Why Use Collections?

This site is built on Jekyll which we'll write more about later but essentially
this site is built as a blog. We also have quite a few social media posts
that we want to provide more content about on our website. This way, we can share some content on social media and send readers to our site for more information. Since we have long form blog posts already that is our posts type. We wanted another way to provide another type of content but didn't want it to be a full post. Enter what we call _social posts. These are a collection (see what we did there?) of all the social media posts on the site. This way to display them we can avoid any needless filtering of the blog post by a certain tag or category. Jekyll collections give us an easy way out of the box to create a subtype on our blog 🙌.

How

The first thing we needed to do was update our config to "register" the new
collection:

collections:
  social-posts:
    output: true

Here we name the collection social-posts and declare that we want it to output a page for each document. This way each social post will have it's own dedicated page so when users go to our site to learn more information they can see an entire page dedicated to Text navigation: jumping between words for example.
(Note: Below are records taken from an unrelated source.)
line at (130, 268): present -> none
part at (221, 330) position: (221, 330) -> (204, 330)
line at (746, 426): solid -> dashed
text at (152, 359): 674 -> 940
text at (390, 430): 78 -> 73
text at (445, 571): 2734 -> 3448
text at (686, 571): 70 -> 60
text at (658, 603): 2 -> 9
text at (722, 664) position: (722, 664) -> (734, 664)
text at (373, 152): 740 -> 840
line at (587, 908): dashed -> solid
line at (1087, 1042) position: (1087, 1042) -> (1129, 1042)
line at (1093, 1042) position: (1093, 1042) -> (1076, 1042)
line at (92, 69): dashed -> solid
Now that we have that, we need to make the directory so Jekyll knows to grab the social posts. So, in the root of our project we make the directory:

mkdir _social_posts

Then create our post within that directory. We change directory (cd) into
the directory (folder) we just made and then create (touch) the first post:

cd _social__posts
touch text-navigation.md

And bingo! We have a new collection of social media posts with one post (text-navigation). Want to see how we integrated it on this site? Check out our commit because don't talk about it, code about it. We'll be posting much more about how this site was built and as we add in more features we'll of course blog about it, because sharing is caring.